[Collected data entries]
* * *
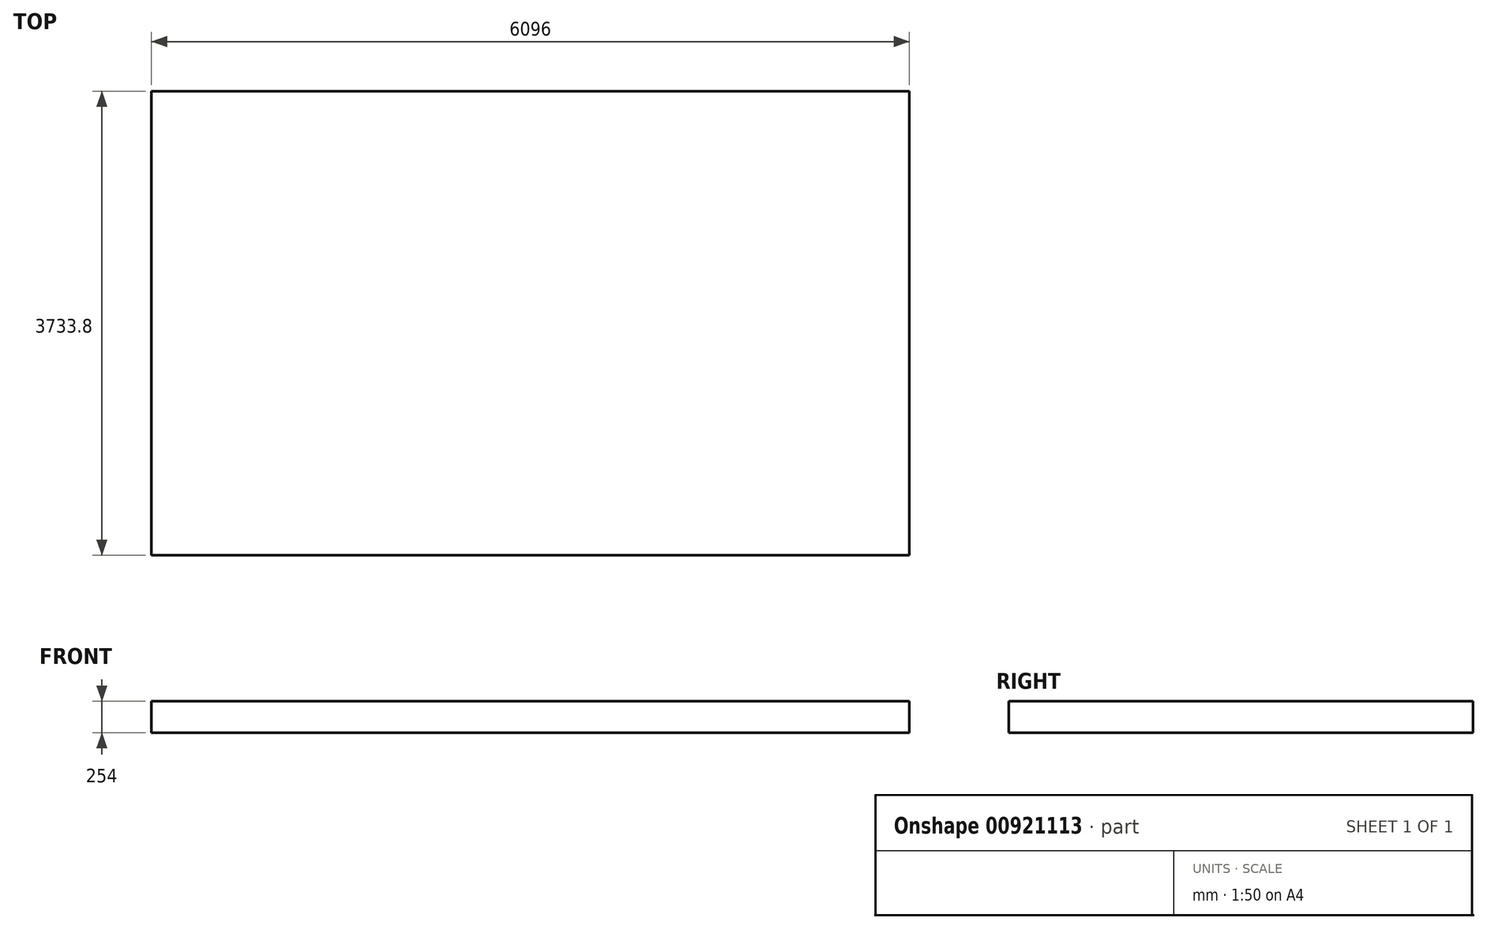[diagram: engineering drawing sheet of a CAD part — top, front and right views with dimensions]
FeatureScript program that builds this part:
annotation { "Feature Type Name" : "Feature", "Feature Type Description" : "" }
export const myFeature = defineFeature(function(context is Context, id is Id, definition is map)
    precondition{}
    {
        {
            var Q0;
            Q0=qCreatedBy(makeId("Top.planeOp"),FACE);
            var sketch = newSketch(context, id + "F0", { "sketchPlane" : qUnion([Q0])});
            skLineSegment(sketch, "E0.bottom", {"start": v(0, 0) * mm, "end": v(-6096, 0) * mm});
            skLineSegment(sketch, "E0.top", {"start": v(0, 3733.8) * mm, "end": v(-6096, 3733.8) * mm});
            skLineSegment(sketch, "E0.left", {"start": v(0, 0) * mm, "end": v(0, 3733.8) * mm});
            skLineSegment(sketch, "E0.right", {"start": v(-6096, 0) * mm, "end": v(-6096, 3733.8) * mm});
            skSolve(sketch);
        }
        {
            var Q0;
            Q0=makeQuery(id+"F0.imprint","IMPRINT",FACE,{"disambiguationData":[TD([[makeQuery(id+"F0.imprint","IMPRINT",EDGE,{"derivedFrom":sQuery(id+"F0.wireOp",EDGE,"E0.bottom")}),-1.0]])]});
            extrude(context, id + "F1", {"entities" : qUnion([Q0]), "oppositeDirection" : true, "depth" : 254 * mm, "offsetDistance" : 25.4 * mm});
        }
        {
            var Q0;
            Q0=makeQuery(id+"F1.opExtrude","SWEPT_BODY",BODY,{"disambiguationData":[OSD([sQuery(id+"F0.wireOp",EDGE,"E0.bottom"),sQuery(id+"F0.wireOp",EDGE,"E0.top"),sQuery(id+"F0.wireOp",EDGE,"E0.left"),sQuery(id+"F0.wireOp",EDGE,"E0.right")])]});
            var Q1;
            Q1=makeQuery(id+"F1.opExtrude","SWEPT_BODY",BODY,{"disambiguationData":[OSD([sQuery(id+"F0.wireOp",EDGE,"E0.bottom"),sQuery(id+"F0.wireOp",EDGE,"E0.top"),sQuery(id+"F0.wireOp",EDGE,"E0.left"),sQuery(id+"F0.wireOp",EDGE,"E0.right")])]});
            transform(context, id + "F2", {"entities" : qUnion([Q0, Q1]), "transformType" : TransformType.TRANSLATION_3D, "dx" : 0 * mm, "dy" : 0 * mm, "dz" : 0 * mm, "makeCopy" : true});
        }
        {
            var Q0;
            Q0=makeQuery(id+"F2.opPattern","COPY",BODY,{"derivedFrom":makeQuery(id+"F1.opExtrude","SWEPT_BODY",BODY,{"disambiguationData":[OSD([sQuery(id+"F0.wireOp",EDGE,"E0.bottom"),sQuery(id+"F0.wireOp",EDGE,"E0.top"),sQuery(id+"F0.wireOp",EDGE,"E0.left"),sQuery(id+"F0.wireOp",EDGE,"E0.right")])]}),"instanceName":"1"});
            deleteBodies(context, id + "F3", {"entities" : qUnion([Q0])});
        }
        {
            var Q0;
            Q0=makeQuery(id+"F1.opExtrude","SWEPT_FACE",FACE,{"disambiguationData":[OSD([sQuery(id+"F0.wireOp",EDGE,"E0.right")])]});
            var sketch = newSketch(context, id + "F4", { "sketchPlane" : qUnion([Q0])});
            skLineSegment(sketch, "E1", {"start": v(-3733.8, -127) * mm, "end": v(-3581.4, -127) * mm, "construction": true});
            skPoint(sketch, "E2", {"position": v(-3581.4, -127) * mm});
            skSolve(sketch);
        }
        {
            var Q0;
            Q0=makeQuery(id+"F1.opExtrude","SWEPT_FACE",FACE,{"disambiguationData":[OSD([sQuery(id+"F0.wireOp",EDGE,"E0.left")])]});
            var sketch = newSketch(context, id + "F5", { "sketchPlane" : qUnion([Q0])});
            skLineSegment(sketch, "E3", {"start": v(3733.8, -127) * mm, "end": v(3581.4, -127) * mm, "construction": true});
            skSolve(sketch);
        }
    });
* * *
▶ [YOUR OBJECTIVE] How many lines in the entries above contain the string "newSketch", with case taken into account? Reply with the number alone.

▶ [RIGHT ANSWER] 3